_Directive_:
Extract every line from the data below that contains the word "tidak".

_Exercise data_:
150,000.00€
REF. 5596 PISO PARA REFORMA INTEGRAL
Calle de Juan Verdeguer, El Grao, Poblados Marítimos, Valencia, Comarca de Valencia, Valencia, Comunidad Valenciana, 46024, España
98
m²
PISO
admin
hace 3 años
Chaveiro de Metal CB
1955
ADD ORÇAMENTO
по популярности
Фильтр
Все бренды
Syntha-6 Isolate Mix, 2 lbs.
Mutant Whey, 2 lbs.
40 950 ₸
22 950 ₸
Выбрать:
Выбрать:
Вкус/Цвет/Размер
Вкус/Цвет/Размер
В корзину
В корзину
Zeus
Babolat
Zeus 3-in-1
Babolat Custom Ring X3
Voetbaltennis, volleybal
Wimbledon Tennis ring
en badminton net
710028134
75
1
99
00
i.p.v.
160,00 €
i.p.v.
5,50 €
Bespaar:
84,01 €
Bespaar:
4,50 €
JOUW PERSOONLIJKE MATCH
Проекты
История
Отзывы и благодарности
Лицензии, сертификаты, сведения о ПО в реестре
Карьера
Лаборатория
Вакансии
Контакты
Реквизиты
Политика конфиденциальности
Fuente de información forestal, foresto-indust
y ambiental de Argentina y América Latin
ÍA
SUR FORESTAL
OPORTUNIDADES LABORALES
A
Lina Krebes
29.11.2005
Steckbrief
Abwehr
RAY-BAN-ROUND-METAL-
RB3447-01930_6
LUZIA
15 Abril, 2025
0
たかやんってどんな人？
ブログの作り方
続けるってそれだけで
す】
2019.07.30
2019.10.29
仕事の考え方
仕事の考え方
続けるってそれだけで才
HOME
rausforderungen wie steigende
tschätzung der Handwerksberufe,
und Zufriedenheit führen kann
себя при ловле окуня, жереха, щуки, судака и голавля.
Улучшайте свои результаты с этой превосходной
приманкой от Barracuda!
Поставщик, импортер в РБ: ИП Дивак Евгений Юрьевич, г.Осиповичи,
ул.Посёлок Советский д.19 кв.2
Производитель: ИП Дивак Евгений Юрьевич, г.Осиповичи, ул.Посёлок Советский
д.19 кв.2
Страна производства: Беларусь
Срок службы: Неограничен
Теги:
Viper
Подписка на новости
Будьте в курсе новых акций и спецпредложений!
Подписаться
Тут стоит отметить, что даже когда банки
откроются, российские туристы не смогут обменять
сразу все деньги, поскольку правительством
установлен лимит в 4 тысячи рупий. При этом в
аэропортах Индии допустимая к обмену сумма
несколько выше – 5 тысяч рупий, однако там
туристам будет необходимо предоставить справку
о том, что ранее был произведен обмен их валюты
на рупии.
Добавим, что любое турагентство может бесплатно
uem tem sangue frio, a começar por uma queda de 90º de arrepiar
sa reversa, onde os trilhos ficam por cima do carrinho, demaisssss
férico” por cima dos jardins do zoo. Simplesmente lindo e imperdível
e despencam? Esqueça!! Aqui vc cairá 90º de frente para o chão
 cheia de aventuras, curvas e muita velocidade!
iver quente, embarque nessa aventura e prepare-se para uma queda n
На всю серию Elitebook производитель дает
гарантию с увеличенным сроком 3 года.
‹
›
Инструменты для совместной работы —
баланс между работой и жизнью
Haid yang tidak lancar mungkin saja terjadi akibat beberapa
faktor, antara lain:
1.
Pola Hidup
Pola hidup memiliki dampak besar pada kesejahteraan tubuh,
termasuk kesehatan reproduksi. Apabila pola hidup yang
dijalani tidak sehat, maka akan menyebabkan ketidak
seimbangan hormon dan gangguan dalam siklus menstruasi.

_Exercise result_:
Haid yang tidak lancar mungkin saja terjadi akibat beberapa
dijalani tidak sehat, maka akan menyebabkan ketidak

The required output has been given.